Posted on: November 22, 2015 | Bob Frye | Comments

Hunter safetyJason Bridge | Trib Total Media
Schultz’ Sportsmen’s Stop clerk Jeremy Gross, left, issues a Pennsylvania Game Commission hunting license to Tom McQuaide, of Apollo, at the Kiski Township store on Friday, Nov. 20, 2015

Some might view it as a disaster in the making.

Give three-quarters of a million people — men, women, even children — loaded firearms. Send them into the woods, generally before first light. Have them walk around all day in terrain varying from open, park-like oak forests to tangled, briar-infested patches of misery on the vine.

And then … what? Collect the bodies, right?

Wrong.

“Hunting is safe, and it’s getting safer all the time,” said John McKay, a McDonald native who is executive director of the International Hunter Education Association.

That’s as true in Pennsylvania as anywhere.

When statewide deer season opens Nov. 30, officials anticipate an estimated 750,000 people could seek white-tailed deer. No other state will put that many hunters on the ground in a day on a per-square-mile basis.

Yet the odds of those people returning home safe never have been better.

The Pennsylvania Game Commission has tracked hunting accidents — officially, hunting-related shooting incidents — since 1915. The numbers show hunting once was a dangerous game. In 1960, there were 552 accidents. In 1931, hunting accidents killed 72. Both are state records.

By comparison, there were 29 accidents in 2014 with one fatality, and an all-time low of 27 accidents in 2013, two of them fatal.

That’s reflective of the long-term trend. Hunting accidents — in terms of sheer numbers and per 100,000 participants — have declined nationwide for decades, said Andy Hueser, hunting education administrator for the commission.

“The good old days of hunter safety — we’re living them right now,” Hueser said.

Statistics show football players, skateboarders, cheerleaders, even bowlers and golfers are more likely to be injured than hunters, said Jim Curcuruto, director of industry research and analysis for the National Shooting Sports Foundation.
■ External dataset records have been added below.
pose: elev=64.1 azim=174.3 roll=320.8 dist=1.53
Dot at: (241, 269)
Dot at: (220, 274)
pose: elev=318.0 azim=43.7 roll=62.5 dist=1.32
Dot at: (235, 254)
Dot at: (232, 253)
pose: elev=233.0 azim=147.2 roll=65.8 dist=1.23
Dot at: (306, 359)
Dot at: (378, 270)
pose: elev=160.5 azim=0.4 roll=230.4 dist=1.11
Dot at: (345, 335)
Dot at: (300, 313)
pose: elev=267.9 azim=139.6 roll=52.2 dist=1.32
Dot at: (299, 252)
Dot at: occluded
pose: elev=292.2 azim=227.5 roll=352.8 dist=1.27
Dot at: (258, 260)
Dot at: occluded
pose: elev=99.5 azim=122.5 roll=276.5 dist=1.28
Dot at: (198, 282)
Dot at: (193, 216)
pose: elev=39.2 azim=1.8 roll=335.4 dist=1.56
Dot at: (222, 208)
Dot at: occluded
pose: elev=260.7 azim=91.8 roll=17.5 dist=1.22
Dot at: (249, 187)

Mandatory hunter education is believed to be the principal reason.

In Pennsylvania, hunting accidents dropped by half in the years immediately after 1969, when a hunter education course became mandatory for first-time hunters younger than 16, Hueser said. Accidents dropped again by half shortly after 1982, when classes became required of all new hunters, regardless of age.

Taught by state-certified, volunteer instructors, the classes cover a lot of subjects in six hours. Firearms safety dominates, accounting for 75 percent of class time, said Dale Emerick of North Huntingdon, who has taught classes for 45 years.

“That’s what we dwell on the most. It’s really safety-driven,” Emerick said.

Those lessons stick with hunters throughout their lifetimes, said Bryan Burhans, a deputy executive director with the commission. He offered his experience as proof. Last fall, he was hunting in Centre County when he saw a deer on the horizon.

“I never even raised my rifle and never took the shot because I didn’t know what was beyond my shot and where my bullet might go,” Burhans said.

Emerick hopes all students would act similarly. He wants to see the day when there are no hunting accidents in Pennsylvania.

“I don’t know if we’ll ever get there,” he said. “But that’s the goal.”